== Records shown ==
******************************

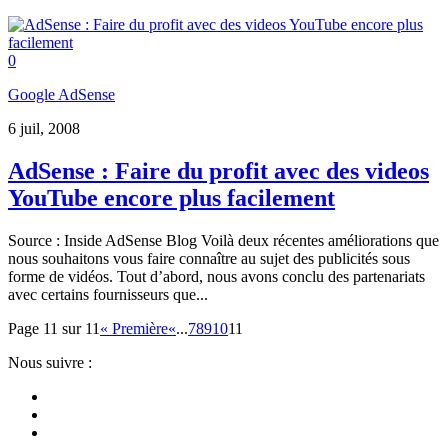
0
Google AdSense
6 juil, 2008
AdSense : Faire du profit avec des videos
YouTube encore plus facilement
Source : Inside AdSense Blog Voilà deux récentes améliorations que
nous souhaitons vous faire connaître au sujet des publicités sous
forme de vidéos. Tout d’abord, nous avons conclu des partenariats
avec certains fournisseurs que...
Page 11 sur 11
« Première
«
...
7
8
9
10
11
Nous suivre :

******************************

== Task ==
Repeat the records above exactly, omitting every picture.

== Task response ==
0
Google AdSense
6 juil, 2008
AdSense : Faire du profit avec des videos
YouTube encore plus facilement
Source : Inside AdSense Blog Voilà deux récentes améliorations que
nous souhaitons vous faire connaître au sujet des publicités sous
forme de vidéos. Tout d’abord, nous avons conclu des partenariats
avec certains fournisseurs que...
Page 11 sur 11
« Première
«
...
7
8
9
10
11
Nous suivre :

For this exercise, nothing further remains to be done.